Als we onszelf leren kennen, dan worden wij van niemand zo bang, als van onszelf! Onze val is zó diep dat het met geen woorden is uit te drukken. We lezen zelfs van Job:"In dit alles zondigde Job met zijn lippen niet", Job 1:22. Uitwendig sprak hij wel de waarheid, op zijn belijdenis was niets aan te merken, maar vanbinnen was het niet meer als eerst. Het begon in zijn ziel te stormen, het vlees begon te redeneren en de strijd tussen vlees en Geest begon zich meer en meer te ontwikkelen.
Het is zulk een groot voorrecht wanneer de hoogheid Gods op ons hart gebonden wordt.

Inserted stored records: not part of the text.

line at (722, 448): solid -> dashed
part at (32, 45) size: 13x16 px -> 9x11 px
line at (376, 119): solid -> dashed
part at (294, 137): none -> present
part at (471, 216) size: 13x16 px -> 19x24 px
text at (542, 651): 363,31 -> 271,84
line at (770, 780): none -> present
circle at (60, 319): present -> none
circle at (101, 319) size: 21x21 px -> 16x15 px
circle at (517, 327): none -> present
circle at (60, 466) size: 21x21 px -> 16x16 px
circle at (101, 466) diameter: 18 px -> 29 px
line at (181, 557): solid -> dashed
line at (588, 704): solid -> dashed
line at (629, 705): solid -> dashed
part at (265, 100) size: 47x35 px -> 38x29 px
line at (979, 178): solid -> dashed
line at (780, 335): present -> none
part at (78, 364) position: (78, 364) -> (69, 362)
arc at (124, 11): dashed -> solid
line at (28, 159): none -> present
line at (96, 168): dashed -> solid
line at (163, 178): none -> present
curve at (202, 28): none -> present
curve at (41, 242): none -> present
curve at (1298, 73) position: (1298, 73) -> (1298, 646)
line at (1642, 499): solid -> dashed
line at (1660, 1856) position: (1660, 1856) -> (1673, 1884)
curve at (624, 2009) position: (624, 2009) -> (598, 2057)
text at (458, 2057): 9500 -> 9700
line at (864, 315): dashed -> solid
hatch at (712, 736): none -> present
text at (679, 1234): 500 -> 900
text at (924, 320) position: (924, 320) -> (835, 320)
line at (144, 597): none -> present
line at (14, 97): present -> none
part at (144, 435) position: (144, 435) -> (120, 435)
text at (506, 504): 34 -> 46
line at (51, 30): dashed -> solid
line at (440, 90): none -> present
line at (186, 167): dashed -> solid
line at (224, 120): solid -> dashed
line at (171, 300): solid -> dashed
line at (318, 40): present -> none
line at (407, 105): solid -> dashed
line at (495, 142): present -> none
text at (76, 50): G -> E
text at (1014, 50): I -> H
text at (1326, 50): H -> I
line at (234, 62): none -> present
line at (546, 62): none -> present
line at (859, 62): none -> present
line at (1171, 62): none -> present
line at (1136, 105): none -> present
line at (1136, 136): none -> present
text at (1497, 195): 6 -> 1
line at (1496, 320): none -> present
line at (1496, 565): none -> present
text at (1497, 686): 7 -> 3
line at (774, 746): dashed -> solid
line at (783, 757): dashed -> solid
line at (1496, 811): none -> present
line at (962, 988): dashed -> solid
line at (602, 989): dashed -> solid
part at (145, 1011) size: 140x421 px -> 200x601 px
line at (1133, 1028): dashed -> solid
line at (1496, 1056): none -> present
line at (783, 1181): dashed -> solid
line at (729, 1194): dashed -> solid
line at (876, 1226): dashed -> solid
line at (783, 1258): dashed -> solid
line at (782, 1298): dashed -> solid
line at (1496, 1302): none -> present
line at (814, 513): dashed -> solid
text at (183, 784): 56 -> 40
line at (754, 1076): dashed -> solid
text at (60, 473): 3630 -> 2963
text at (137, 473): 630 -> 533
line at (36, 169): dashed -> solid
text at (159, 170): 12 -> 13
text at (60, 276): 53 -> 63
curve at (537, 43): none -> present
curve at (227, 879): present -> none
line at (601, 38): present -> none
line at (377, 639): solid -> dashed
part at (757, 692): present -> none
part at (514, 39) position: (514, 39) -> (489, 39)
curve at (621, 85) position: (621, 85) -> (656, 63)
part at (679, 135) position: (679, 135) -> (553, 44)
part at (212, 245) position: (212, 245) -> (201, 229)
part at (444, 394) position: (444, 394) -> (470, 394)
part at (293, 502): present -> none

Als wij dan denken aan de geest die er uitgaat in onze dagen, ook op godsdienstig gebied, dan moeten wij wel zeggen: Wat een bedrog, wat een misleiding voor de eeuwigheid! Dat een mens tot God bekeerd moet worden, geroepen uit de dood tot het leven, afgesneden van Adam en ingelijfd in Christus, verloren moet gaan omdat hij verloren ligt, om behouden te worden door Christus. Dit eenzijdige werk Gods wordt praktisch miskend, en het zalig worden wordt gelegd in de hand van de mens, en het soevereine werk Gods wordt verdoezeld. Het is niet anders dan een godsdienst naar de mens, waar de vrije wil zegeviert.
Ik las kortgeleden in een tijdschrift (en dat is de algemene geest) het volgende: "Ik kan zeggen dat Jezus honderd procent Heere is in mijnleven, en dat ik hem nu mag dienen en andere mensen op Jezus wijzen en tot Hem brengen, opdat hun leven ook totaal vernieuwd zal worden", enz.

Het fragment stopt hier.